MS. DAVIS said she is currently on faculty at two universities,
UAA and the University of Phoenix, and she has contacts with
nurses across the United States and one concept comes out
clearly in her classrooms - nurses need for autonomy and making
their own choices. Everything she reads about Alaska indicates
that mandatory overtime is not a great problem here; small
instances of it can be resolved by developing healthier work
environments and allowing nurses to rise to the professional
standard they have wanted to work in throughout the years.
2:54:56 PM
STACY ALLEN, RN, Business Agent, Laborers Local 341, said she
represents about 265 nurses at Alaska Regional Hospital,
supported SB 12. No one has mentioned the conflict that nurses
feel between their ethical, moral and legal responsibilities as
a patient advocate and their personal need to not work more than
is safe for themselves or the public.
She recalled from nursing school how nurses is uniquely placed
to be the patient's advocate, and the public has come to expect
a high degree of care ethically and physically. More studies are
coming out talking about things that keep nurses from the
profession or keep them from hospital nursing; one is the stress
some feels in knowing they are not safe to work, but there is no
one else to replace you or the person being called in to replace
you is just as tired as you are. SB 12 levels the playing field
not for just the individual nurse, but for the institutions
themselves. It sets a minimum standard that the public has a
right to expect in health care.
2:57:29 PM
ROGER LEVRENTZ, RN, Clinical Nurse Educator, Heart Center,
Providence Health Care Center, said he is responsible for staff
in the cath lab, the observation unit and their cardiovascular
intervention unit. He said the cath lab is a highly specialized
area where people having strokes, heart attacks and other life
threatening problems receive care.

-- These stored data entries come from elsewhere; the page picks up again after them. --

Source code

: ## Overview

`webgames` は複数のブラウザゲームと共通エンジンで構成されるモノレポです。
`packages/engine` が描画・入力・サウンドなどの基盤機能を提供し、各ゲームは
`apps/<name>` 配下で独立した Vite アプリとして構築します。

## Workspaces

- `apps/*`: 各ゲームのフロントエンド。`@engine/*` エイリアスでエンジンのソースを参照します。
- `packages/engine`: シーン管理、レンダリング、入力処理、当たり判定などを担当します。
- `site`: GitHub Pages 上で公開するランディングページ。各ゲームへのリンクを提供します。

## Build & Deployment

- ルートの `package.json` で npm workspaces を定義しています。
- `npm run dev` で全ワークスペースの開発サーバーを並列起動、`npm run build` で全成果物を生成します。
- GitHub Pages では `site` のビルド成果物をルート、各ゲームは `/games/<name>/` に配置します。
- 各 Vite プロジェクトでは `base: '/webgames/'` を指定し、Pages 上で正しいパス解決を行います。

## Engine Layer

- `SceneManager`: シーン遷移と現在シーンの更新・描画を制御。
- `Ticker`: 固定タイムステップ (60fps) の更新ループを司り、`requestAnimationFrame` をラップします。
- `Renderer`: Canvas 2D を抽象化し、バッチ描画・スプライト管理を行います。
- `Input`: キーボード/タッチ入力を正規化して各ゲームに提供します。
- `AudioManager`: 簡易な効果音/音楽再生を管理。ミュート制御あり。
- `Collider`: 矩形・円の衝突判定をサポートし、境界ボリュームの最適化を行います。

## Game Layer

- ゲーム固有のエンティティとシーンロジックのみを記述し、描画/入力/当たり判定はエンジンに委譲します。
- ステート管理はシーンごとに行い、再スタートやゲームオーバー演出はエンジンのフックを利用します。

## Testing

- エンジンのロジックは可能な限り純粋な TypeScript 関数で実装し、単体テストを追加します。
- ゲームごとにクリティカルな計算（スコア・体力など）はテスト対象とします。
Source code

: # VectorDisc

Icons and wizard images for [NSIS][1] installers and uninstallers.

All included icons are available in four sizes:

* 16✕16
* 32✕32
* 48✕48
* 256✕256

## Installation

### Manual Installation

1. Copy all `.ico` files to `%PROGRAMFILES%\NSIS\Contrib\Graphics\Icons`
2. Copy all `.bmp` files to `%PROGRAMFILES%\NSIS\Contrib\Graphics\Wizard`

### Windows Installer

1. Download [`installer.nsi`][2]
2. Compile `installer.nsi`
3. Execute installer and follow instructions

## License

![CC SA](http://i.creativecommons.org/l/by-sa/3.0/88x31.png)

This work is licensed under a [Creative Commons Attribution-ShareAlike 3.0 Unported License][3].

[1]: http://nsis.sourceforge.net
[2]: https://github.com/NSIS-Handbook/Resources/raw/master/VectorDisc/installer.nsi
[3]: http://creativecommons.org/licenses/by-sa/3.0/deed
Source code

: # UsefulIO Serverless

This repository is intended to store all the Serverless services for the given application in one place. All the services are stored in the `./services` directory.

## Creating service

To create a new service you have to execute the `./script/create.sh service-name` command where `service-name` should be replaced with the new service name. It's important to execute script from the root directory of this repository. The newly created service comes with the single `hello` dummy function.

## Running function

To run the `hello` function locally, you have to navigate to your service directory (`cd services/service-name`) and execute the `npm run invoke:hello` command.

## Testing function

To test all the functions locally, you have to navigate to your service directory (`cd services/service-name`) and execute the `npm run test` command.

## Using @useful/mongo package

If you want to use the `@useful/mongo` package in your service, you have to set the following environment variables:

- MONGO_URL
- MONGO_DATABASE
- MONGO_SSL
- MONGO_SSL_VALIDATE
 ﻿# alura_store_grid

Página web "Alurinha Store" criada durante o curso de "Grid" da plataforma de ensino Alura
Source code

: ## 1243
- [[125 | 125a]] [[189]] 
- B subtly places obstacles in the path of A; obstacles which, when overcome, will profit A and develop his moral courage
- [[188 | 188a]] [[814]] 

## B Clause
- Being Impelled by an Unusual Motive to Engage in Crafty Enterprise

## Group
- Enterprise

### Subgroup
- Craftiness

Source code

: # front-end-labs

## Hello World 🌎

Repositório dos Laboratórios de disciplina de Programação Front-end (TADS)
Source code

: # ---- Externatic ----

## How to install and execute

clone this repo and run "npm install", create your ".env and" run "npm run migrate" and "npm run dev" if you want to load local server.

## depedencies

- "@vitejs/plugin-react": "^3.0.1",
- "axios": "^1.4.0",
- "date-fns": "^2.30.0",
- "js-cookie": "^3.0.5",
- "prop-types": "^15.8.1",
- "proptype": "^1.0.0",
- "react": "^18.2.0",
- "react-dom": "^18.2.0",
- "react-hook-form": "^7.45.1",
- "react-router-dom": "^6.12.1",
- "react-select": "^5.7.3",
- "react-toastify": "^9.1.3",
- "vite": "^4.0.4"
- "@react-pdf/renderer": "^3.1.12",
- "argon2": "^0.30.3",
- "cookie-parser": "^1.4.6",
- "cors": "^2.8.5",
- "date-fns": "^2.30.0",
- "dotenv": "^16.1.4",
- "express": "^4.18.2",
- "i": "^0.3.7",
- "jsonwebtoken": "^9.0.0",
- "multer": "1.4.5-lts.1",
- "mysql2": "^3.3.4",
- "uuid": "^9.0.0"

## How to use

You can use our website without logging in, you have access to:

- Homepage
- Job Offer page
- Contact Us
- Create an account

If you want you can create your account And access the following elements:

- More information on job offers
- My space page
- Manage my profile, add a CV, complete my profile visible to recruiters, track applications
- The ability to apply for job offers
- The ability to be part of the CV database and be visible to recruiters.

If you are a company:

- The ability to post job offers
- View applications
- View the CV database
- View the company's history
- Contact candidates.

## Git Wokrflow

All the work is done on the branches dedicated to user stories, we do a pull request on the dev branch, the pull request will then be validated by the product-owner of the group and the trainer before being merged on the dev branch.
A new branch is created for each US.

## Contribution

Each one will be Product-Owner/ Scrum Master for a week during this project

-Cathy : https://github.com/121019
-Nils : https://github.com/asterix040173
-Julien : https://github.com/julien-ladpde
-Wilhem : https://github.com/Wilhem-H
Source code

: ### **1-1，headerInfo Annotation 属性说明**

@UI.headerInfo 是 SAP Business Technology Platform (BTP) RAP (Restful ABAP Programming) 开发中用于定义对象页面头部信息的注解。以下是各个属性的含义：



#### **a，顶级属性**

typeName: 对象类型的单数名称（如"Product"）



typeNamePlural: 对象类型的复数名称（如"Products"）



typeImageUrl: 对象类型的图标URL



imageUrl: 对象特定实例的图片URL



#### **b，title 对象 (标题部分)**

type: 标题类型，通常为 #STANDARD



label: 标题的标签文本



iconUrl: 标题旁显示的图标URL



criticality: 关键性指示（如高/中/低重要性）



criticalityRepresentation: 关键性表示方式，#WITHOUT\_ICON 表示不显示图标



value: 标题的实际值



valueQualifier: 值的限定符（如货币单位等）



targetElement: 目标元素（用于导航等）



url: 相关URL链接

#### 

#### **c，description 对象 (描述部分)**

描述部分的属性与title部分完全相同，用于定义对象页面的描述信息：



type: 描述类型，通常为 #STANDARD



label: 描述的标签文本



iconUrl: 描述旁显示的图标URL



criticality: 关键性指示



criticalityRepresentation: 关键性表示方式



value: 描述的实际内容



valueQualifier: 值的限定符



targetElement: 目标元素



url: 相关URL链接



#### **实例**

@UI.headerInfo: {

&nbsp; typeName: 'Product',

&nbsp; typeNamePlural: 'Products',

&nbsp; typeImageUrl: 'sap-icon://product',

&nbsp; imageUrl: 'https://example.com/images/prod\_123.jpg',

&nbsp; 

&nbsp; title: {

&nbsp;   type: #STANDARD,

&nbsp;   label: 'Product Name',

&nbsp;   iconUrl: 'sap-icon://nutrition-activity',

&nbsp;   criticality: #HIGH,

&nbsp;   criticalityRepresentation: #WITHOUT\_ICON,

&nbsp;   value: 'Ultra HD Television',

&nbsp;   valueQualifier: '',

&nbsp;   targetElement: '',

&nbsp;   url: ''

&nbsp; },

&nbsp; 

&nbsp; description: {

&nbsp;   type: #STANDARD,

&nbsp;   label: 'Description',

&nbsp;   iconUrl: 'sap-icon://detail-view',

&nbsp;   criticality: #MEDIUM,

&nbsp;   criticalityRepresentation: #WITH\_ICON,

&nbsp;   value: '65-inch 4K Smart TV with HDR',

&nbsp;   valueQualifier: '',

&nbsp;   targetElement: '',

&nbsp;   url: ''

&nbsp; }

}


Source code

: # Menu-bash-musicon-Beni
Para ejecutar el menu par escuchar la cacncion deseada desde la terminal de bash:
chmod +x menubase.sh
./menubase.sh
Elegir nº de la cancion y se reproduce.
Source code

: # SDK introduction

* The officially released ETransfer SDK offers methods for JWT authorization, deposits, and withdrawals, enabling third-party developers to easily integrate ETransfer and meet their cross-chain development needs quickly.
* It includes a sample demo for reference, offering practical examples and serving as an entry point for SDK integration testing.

Staff consists of RNs,
cardiovascular technologists and radiology technologists; they
all have extensive specialized training. They care for patients
of every age from neo-natal to over 100 years old. It is not
unusual for them to be called in at 2 a.m. and the restrictions
SB 12 would impose would negatively impact their ability to
provide care for the patient population due to the
unavailability of trained staff.
CHAIR DAVIS announced that she would bring SB 12 back at a later
date.
3:00:48 PM
There being no further business to come before the committee,
Chair Davis adjourned the meeting at 3:01 p.m.